Start of MATERIAL FOR THIS TASK

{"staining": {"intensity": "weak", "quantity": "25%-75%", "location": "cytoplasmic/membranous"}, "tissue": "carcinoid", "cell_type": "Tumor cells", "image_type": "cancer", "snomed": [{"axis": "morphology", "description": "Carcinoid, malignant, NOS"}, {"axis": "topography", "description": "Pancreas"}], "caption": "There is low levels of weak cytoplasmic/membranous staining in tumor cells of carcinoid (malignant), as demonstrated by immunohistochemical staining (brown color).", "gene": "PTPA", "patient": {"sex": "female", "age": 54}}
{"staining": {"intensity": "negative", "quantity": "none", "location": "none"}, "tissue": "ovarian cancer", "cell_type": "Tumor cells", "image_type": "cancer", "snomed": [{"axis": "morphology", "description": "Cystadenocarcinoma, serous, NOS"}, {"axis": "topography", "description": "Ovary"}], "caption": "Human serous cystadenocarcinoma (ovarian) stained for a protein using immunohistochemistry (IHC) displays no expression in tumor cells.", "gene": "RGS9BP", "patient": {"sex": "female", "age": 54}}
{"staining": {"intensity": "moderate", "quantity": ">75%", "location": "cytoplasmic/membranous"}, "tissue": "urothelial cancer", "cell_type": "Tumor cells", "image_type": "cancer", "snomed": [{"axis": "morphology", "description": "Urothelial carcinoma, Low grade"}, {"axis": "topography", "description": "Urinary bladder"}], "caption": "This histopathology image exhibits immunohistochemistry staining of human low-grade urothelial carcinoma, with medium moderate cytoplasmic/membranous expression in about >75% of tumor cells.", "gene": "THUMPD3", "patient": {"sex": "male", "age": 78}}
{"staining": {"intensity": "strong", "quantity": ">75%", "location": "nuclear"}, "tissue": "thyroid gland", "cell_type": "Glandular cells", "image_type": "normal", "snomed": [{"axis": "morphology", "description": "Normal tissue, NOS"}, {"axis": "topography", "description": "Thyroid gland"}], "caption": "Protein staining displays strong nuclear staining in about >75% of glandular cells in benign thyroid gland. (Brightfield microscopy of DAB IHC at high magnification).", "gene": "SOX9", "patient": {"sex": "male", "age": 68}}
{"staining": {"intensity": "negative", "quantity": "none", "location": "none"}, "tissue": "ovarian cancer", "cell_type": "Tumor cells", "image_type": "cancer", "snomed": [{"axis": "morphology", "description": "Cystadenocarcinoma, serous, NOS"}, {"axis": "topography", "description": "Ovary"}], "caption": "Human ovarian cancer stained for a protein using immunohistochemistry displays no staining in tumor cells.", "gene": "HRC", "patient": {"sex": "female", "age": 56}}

End of MATERIAL FOR THIS TASK

■ EXERCISE BRIEF ■
Print each line of the data exactly. Keep all of it.

■ RESPONSE FOR THIS EXERCISE ■
{"staining": {"intensity": "weak", "quantity": "25%-75%", "location": "cytoplasmic/membranous"}, "tissue": "carcinoid", "cell_type": "Tumor cells", "image_type": "cancer", "snomed": [{"axis": "morphology", "description": "Carcinoid, malignant, NOS"}, {"axis": "topography", "description": "Pancreas"}], "caption": "There is low levels of weak cytoplasmic/membranous staining in tumor cells of carcinoid (malignant), as demonstrated by immunohistochemical staining (brown color).", "gene": "PTPA", "patient": {"sex": "female", "age": 54}}
{"staining": {"intensity": "negative", "quantity": "none", "location": "none"}, "tissue": "ovarian cancer", "cell_type": "Tumor cells", "image_type": "cancer", "snomed": [{"axis": "morphology", "description": "Cystadenocarcinoma, serous, NOS"}, {"axis": "topography", "description": "Ovary"}], "caption": "Human serous cystadenocarcinoma (ovarian) stained for a protein using immunohistochemistry (IHC) displays no expression in tumor cells.", "gene": "RGS9BP", "patient": {"sex": "female", "age": 54}}
{"staining": {"intensity": "moderate", "quantity": ">75%", "location": "cytoplasmic/membranous"}, "tissue": "urothelial cancer", "cell_type": "Tumor cells", "image_type": "cancer", "snomed": [{"axis": "morphology", "description": "Urothelial carcinoma, Low grade"}, {"axis": "topography", "description": "Urinary bladder"}], "caption": "This histopathology image exhibits immunohistochemistry staining of human low-grade urothelial carcinoma, with medium moderate cytoplasmic/membranous expression in about >75% of tumor cells.", "gene": "THUMPD3", "patient": {"sex": "male", "age": 78}}
{"staining": {"intensity": "strong", "quantity": ">75%", "location": "nuclear"}, "tissue": "thyroid gland", "cell_type": "Glandular cells", "image_type": "normal", "snomed": [{"axis": "morphology", "description": "Normal tissue, NOS"}, {"axis": "topography", "description": "Thyroid gland"}], "caption": "Protein staining displays strong nuclear staining in about >75% of glandular cells in benign thyroid gland. (Brightfield microscopy of DAB IHC at high magnification).", "gene": "SOX9", "patient": {"sex": "male", "age": 68}}
{"staining": {"intensity": "negative", "quantity": "none", "location": "none"}, "tissue": "ovarian cancer", "cell_type": "Tumor cells", "image_type": "cancer", "snomed": [{"axis": "morphology", "description": "Cystadenocarcinoma, serous, NOS"}, {"axis": "topography", "description": "Ovary"}], "caption": "Human ovarian cancer stained for a protein using immunohistochemistry displays no staining in tumor cells.", "gene": "HRC", "patient": {"sex": "female", "age": 56}}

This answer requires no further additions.